A mild hike from the main highway, China Island is a chill spot to jump rocks and rock jumps.
The water was still pretty icy from the winter runoff, but more shocking was the low levels as can be seen by the lines stained across the boulders. California is definitely in a drought.
Marco Hollywood leaps into shallow waters:
Driving back from the lake, we stumbled upon the coolest – and most exhaustive – thrift shop ever.
Tons of Ghost World-reminiscent racist tin art down these halls.
This is where the Horndawg sleeps:
Mountain-town charming or horror movie nightmarish?
Of course the life-sized E.T. was NFS:
Also happened upon the weekly car meet-up at Get The Burger, the best hamburger spot in town with the coolest owner, Eric.
There used to be one car club in Big Bear, but they beefed and split into two. Then three. Then four.
So Eric opens his parking lot every Wednesday afternoon as neutral grounds. Anyone is invited to participate. I told some of the locals that I have a DeLorean and they laughed in my face and said, “I’m sorry.” So maybe not everyone is allowed.
This is Eric’s Gremlin, the same one he bought in 1972. He uses it as a daily driver and his wife has one as well. Eric is an LA transplant, he moved here 40 years back and has raised 3 generations of his family here in Big Bear. Eric says the community is still breaking into 2014 attitudes (You should hear his stories about flying a rainbow flag above his establishment), but it’s still the best place to live. If you ever decide to visit, please stop by Get The Burger and shake hands with this man.
I didn’t realize until we were halfway up the hill that Dave Choe was holed up in Big Bear as well, with his new band MANGCHI (“Hammer” in Korean). The guys have been isolated for close to a month in the mountains. Same idea, same setup as us, except they’re plugging away at recording their first album.
Dave’s ranch is even more remote than our cabin, about a 20-minute ride deeper into the sprawling plains where the lake once engulfed.
On vocals you have Steve Lee, comedian Bobby Lee’s brother, surprise DVDASA star, Fat Sal’s shake-maker, aka SteeBee WeeBee, aka THE NEXT BIG THING.
Money Mark is the master of puppets. The veteran producer and rock/rap legend spins art out of splattered jam sessions.

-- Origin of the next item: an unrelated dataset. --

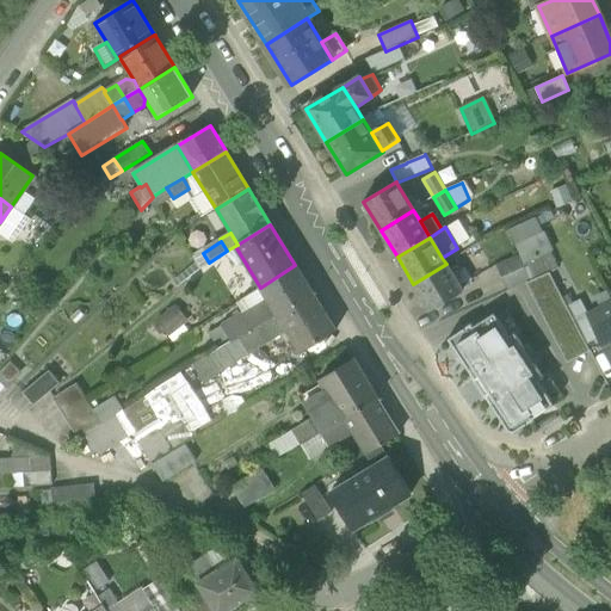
[(550,252),(526,263),(534,281),(549,272),(557,270),(550,252)]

He’s the Lou Reed to Dave’s Warhol. He has the badges to prove it – after all, he’s essentially the fourth Beastie Boy, also having worked closely with Karen O, the Rolling Stones, Beck, and Iggy Pop.

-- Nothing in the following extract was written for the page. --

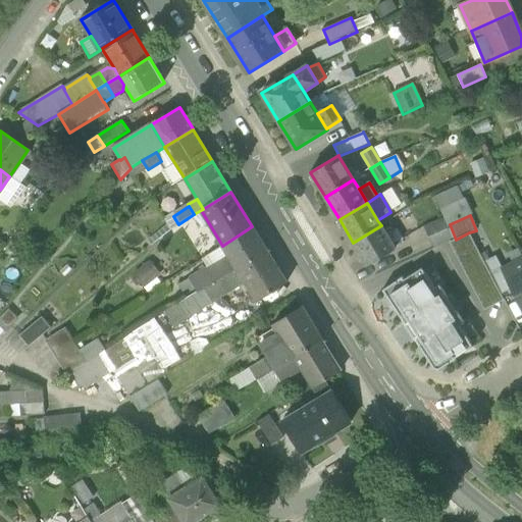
[(450,243),(456,240),(450,224),(447,217),(424,227),(433,249),(450,243)]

So the MANGCHI album is pretty much done recording, it just needs some mixing. I can’t really define the album’s sound except it’s everything that the guys (and myself) love. A little bit Pixies, part Debbie Gibson. An ounce of Ramones, a pour of Breeders. But although it’s inspired by the soundtrack of our youth, it’s a record for a post-Internet ear. I can go on for hours, but it still won’t make any sense, which is sorta the point. You’ll just have to wait and listen.
You win, Big Bear. Proved us wrong on all counts. Can’t wait to come back.
OH YEAH. Eat at the Himalayan Restaurant (the Chicken Tikka Masala is the best dish in town), Mountain Munchies (the Snow Forest sandwich), and Dave swears by the chicken pot pie at Teddy Bear Restaurant, amidst mixed reviews.